Bucher et al.'s Comment (2007) on our recently reported age for the Olenekian-Anisian boundary in south China (Lehrmann et al., 2006) concerns a discrepancy between our results and a preliminary age from a nearby section reported in a field excursion guide (Lehrmann et al., 2005). Specifically, the controversy concerns the age of a volcanic layer from the Lower Anisian of the Upper Guandao section (Nanpanjiang Basin, south China). We welcome this opportunity to address the geochronology in detail by presenting new U-Pb zircon data for the vol canic layer (sample GDGB-0) and to demonstrate the unequivocal correlation between the Upper and Lower Guandao sections.
Forty U-Pb analyses of single zircons are presented for sample GDGB-0 (Table 1). The sample was collected from a ~7-m-thick layer of dominantly volcaniclastic tuff that occurs a short distance above the Olenekian-Anisian boundary in Guandao (Lehrmann et al., 2006, 2007). Figure 1 shows 26 out of 40 analyses, including new CA-TIMS analyses, which yield concordant 206Pb/238U dates between 244 and 248 Ma. A coherent population of 17 analyses that overlap within uncertainty yields a weighted mean 206Pb/238U date of 246.301 ± 0.073(0.11)[0.38] Ma with a MSWD of 1.17. A subset of 12 most precise analyses from this group (including 8 CA-TIMS analyses), produce an identical date of 246.302 ± 0.064(0.10)[0.37] Ma with a MSWD of 0.56. Thus, we interpret 246.30 Ma as the best estimate for the age of the dominant volcanic component in sample GDGB-0, and inferentially its (maximum) depositional age.
The 246.30 ± 0.07 Ma date for sample GDGB-0 is consistent with its position above the Olenekian-Anisian boundary and with our estimate of 247.2 Ma for the boundary itself determined in the Lower Guandao section (Lehrmann et al., 2006). It unequivocally substantiates the correlation between the two Guandao sections as constrained by conodont biostratigraphy and carbon isotopes (Lehrmann et al., 2007).

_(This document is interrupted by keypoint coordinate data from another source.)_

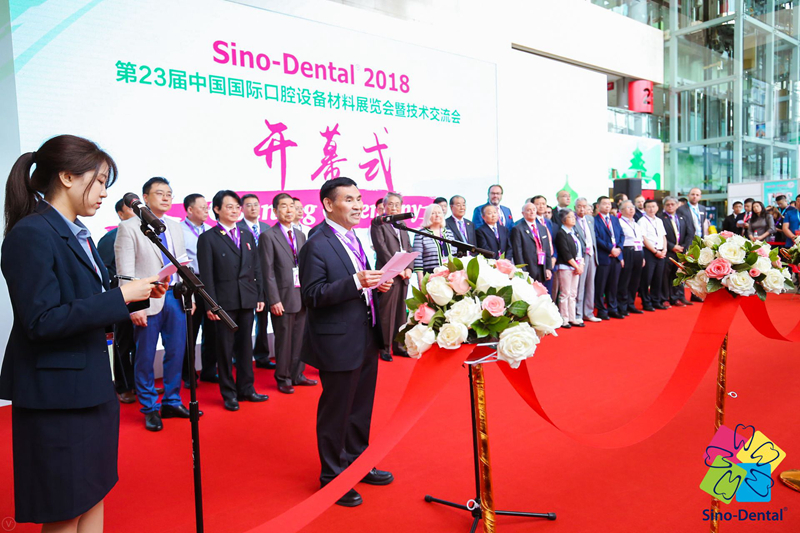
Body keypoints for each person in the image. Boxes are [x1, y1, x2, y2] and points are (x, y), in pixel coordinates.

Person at [1, 135, 165, 528]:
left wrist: (135, 297)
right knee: (64, 509)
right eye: (100, 181)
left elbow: (87, 304)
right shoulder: (31, 233)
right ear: (67, 177)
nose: (105, 193)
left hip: (90, 387)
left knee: (94, 493)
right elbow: (41, 321)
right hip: (57, 398)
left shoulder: (79, 233)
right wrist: (120, 296)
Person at [299, 177, 394, 507]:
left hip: (365, 334)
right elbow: (312, 295)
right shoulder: (316, 243)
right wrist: (356, 281)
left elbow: (357, 284)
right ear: (328, 204)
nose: (358, 206)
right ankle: (333, 477)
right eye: (349, 200)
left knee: (360, 407)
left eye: (359, 199)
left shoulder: (354, 237)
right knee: (337, 411)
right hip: (337, 341)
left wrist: (374, 284)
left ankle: (358, 463)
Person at [116, 177, 197, 432]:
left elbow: (182, 264)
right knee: (145, 356)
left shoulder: (174, 226)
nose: (166, 197)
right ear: (145, 198)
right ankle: (149, 407)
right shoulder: (128, 227)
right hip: (146, 299)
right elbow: (125, 272)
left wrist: (191, 296)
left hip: (175, 296)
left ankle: (172, 401)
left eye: (169, 193)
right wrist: (134, 306)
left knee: (176, 352)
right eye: (159, 193)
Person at [198, 190, 268, 412]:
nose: (235, 211)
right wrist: (211, 305)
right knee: (225, 349)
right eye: (229, 207)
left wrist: (259, 295)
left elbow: (256, 267)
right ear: (217, 209)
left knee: (245, 347)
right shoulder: (208, 238)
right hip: (223, 303)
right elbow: (207, 275)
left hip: (246, 298)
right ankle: (229, 393)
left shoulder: (246, 235)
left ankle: (247, 388)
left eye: (237, 207)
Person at [259, 193, 315, 394]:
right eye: (284, 206)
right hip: (282, 297)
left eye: (292, 205)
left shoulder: (300, 235)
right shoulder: (268, 236)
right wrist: (274, 299)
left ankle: (297, 374)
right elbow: (267, 271)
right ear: (275, 211)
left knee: (300, 338)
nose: (289, 210)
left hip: (301, 294)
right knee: (284, 340)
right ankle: (283, 377)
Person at [97, 199, 138, 404]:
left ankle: (139, 383)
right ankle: (123, 386)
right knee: (123, 343)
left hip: (141, 299)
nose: (136, 211)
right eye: (130, 208)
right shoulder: (110, 238)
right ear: (120, 215)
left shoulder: (145, 235)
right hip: (120, 299)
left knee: (139, 343)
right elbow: (103, 271)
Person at [181, 193, 219, 384]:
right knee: (190, 331)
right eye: (202, 207)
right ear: (189, 209)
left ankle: (209, 370)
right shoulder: (179, 231)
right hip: (190, 282)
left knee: (212, 330)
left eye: (207, 207)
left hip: (210, 281)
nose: (206, 210)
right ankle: (188, 374)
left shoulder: (212, 231)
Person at [371, 192, 413, 362]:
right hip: (388, 274)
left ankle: (399, 346)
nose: (394, 207)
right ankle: (385, 348)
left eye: (397, 204)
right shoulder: (378, 223)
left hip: (404, 275)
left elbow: (408, 247)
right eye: (391, 204)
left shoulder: (402, 224)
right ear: (384, 206)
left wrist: (409, 268)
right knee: (386, 313)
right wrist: (398, 268)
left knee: (401, 313)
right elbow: (381, 249)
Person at [238, 194, 273, 369]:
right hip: (244, 281)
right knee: (243, 321)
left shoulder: (267, 228)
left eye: (256, 205)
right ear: (242, 208)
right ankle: (239, 356)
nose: (253, 208)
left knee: (263, 320)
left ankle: (262, 355)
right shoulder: (237, 228)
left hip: (264, 279)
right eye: (249, 205)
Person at [594, 196, 625, 320]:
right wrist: (610, 249)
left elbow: (621, 235)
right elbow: (596, 238)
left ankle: (613, 308)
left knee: (613, 285)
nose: (607, 206)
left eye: (609, 204)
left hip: (616, 256)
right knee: (601, 285)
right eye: (604, 204)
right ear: (598, 206)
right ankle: (601, 310)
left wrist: (619, 249)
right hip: (604, 256)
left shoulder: (614, 219)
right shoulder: (594, 220)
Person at [659, 196, 693, 307]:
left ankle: (679, 297)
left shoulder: (683, 217)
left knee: (679, 275)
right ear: (664, 206)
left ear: (677, 205)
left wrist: (684, 247)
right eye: (667, 204)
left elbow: (690, 233)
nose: (670, 206)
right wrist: (672, 246)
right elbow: (661, 236)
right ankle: (665, 298)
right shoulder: (660, 218)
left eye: (672, 204)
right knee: (666, 276)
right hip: (668, 251)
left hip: (681, 251)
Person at [554, 209, 585, 328]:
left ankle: (572, 317)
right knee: (565, 293)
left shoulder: (574, 232)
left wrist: (581, 265)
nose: (573, 219)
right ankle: (564, 319)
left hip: (576, 267)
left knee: (573, 293)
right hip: (566, 267)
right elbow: (565, 253)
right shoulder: (561, 233)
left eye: (573, 217)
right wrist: (576, 266)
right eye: (570, 217)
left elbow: (580, 250)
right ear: (563, 220)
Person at [412, 204, 455, 285]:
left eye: (439, 213)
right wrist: (420, 280)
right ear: (428, 216)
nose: (437, 215)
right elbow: (417, 259)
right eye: (433, 213)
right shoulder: (421, 234)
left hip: (449, 275)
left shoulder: (448, 232)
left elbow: (454, 255)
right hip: (430, 276)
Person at [510, 202, 552, 284]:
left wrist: (548, 268)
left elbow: (547, 248)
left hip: (541, 267)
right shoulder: (518, 229)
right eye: (529, 210)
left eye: (534, 209)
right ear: (523, 213)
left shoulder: (542, 228)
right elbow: (518, 251)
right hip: (528, 268)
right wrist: (522, 270)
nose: (532, 212)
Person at [638, 199, 668, 311]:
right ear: (644, 209)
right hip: (649, 252)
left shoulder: (659, 221)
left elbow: (663, 236)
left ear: (657, 208)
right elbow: (643, 238)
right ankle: (646, 302)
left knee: (658, 277)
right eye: (649, 207)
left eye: (653, 206)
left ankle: (656, 300)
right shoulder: (642, 221)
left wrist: (664, 249)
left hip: (661, 251)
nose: (651, 209)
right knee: (647, 278)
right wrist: (655, 251)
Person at [616, 201, 645, 315]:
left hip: (638, 251)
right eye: (628, 207)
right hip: (627, 251)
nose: (631, 209)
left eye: (632, 207)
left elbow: (640, 240)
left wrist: (642, 256)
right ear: (621, 211)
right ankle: (622, 306)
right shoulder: (619, 222)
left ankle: (631, 304)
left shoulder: (636, 223)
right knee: (625, 279)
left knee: (635, 280)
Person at [574, 198, 600, 323]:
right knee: (580, 286)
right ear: (575, 207)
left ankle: (588, 312)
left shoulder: (590, 219)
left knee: (590, 285)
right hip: (581, 256)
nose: (582, 209)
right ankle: (578, 314)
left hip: (592, 254)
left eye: (584, 206)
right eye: (579, 206)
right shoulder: (573, 220)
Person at [532, 195, 556, 293]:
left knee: (548, 292)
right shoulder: (531, 221)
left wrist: (554, 257)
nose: (541, 206)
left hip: (549, 261)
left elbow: (552, 241)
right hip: (536, 263)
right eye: (538, 204)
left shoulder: (548, 222)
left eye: (543, 204)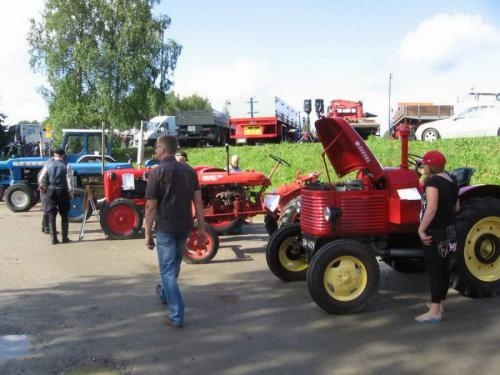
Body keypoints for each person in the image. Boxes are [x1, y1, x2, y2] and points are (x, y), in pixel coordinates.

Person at [144, 135, 207, 328]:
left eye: (156, 148)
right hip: (184, 226)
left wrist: (147, 233)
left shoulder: (156, 173)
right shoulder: (189, 171)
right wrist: (202, 229)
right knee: (174, 266)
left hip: (165, 228)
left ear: (163, 149)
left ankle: (176, 316)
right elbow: (198, 202)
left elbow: (150, 207)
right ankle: (164, 293)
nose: (155, 152)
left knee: (168, 272)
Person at [416, 150, 459, 322]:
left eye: (424, 164)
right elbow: (456, 207)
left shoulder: (433, 181)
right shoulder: (452, 180)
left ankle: (434, 313)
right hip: (449, 231)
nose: (422, 167)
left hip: (436, 232)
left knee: (434, 271)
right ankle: (439, 304)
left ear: (431, 166)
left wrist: (421, 229)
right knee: (443, 269)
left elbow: (431, 208)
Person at [39, 148, 73, 245]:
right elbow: (70, 181)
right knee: (64, 215)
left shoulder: (48, 165)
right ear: (63, 155)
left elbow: (41, 178)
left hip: (50, 191)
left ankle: (53, 239)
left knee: (52, 215)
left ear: (54, 155)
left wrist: (44, 188)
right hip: (62, 191)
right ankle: (65, 238)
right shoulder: (67, 165)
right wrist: (71, 193)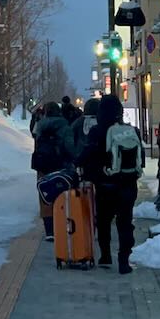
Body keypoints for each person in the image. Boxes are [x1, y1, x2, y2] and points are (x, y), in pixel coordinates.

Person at [77, 94, 142, 274]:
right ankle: (124, 261)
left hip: (105, 184)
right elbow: (140, 160)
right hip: (128, 184)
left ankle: (105, 255)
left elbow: (88, 154)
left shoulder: (97, 131)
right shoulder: (131, 131)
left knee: (104, 221)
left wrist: (78, 164)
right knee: (125, 222)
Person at [30, 101, 75, 241]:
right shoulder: (64, 125)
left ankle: (49, 230)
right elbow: (69, 146)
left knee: (45, 195)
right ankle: (62, 224)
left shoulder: (41, 124)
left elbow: (35, 139)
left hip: (43, 164)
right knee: (63, 193)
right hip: (61, 165)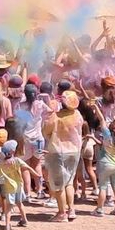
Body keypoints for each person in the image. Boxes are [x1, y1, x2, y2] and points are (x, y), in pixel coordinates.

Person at [42, 90, 84, 222]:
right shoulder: (77, 115)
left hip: (58, 152)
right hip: (75, 151)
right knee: (69, 182)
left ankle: (61, 213)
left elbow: (45, 131)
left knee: (59, 183)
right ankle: (71, 210)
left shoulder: (56, 117)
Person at [91, 103, 115, 217]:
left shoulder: (107, 135)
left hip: (105, 163)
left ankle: (99, 209)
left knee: (102, 187)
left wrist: (96, 107)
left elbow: (101, 119)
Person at [0, 140, 38, 230]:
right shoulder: (17, 160)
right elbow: (28, 168)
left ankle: (7, 225)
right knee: (20, 204)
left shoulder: (2, 164)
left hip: (9, 187)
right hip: (19, 186)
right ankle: (25, 220)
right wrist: (36, 174)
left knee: (8, 207)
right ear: (13, 151)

In their ammonoid and ash bed U-Pb study of the nearby Jinya section (Nanpanjiang Basin, south China), Ovtcharova et al. (2006) placed the Spathian-Anisian boundary between 248.1 Ma and 247. 8 Ma, using our preliminary date for sample GDGB-0 reported in a non–peer reviewed field excursion guide (Lehrmann et al., 2005). This was despite a clear assertion in the guide that the date was “preliminary” and that it “should not be cited” (Lehrmann et al., 2005, p. 179 and Fig. 17). The cited date, however, provided Ovtcharova et al. (2006) with an age constraint on the boundary and thereby substantiated their estimate of 4.5 ± 0.6 m.y. for the minimal duration of Early Triassic. Our combined age and stratigraphic results from Guandao provides a more refined estimate of 5.4 ± 0.6 m.y. for the duration of the Early Triassic, given a similar age of 252.6 Ma for the base of the Triassic. Furthermore, considering the occurrence of ~10 m of “Transition Beds” of unknown biozonal affinity and evidence of drastic changes in depositional environment at the Spathian–Anisian boundary interval in the Jinya section (Ovtcharova et al., 2006), the Guandao uniform pelagic carbonate sections provide a more reliable constraint on the boundary age.
In summary, our new U-Pb data and refined stratigraphic results from the Upper Guandao section invalidate the argument of Bucher et al. regarding correlation inconsistencies between the two Guandao sections. We further believe that our estimate for the age of the Olenekian-Anisian boundary (and duration of the Early Triassic) supersedes all previous estimates because it is based on a set of internally consistent geochronologic data from a single stratigraphic section with excellent biostratigraphic, chemostratigraphic, and magnetostratigraphic controls.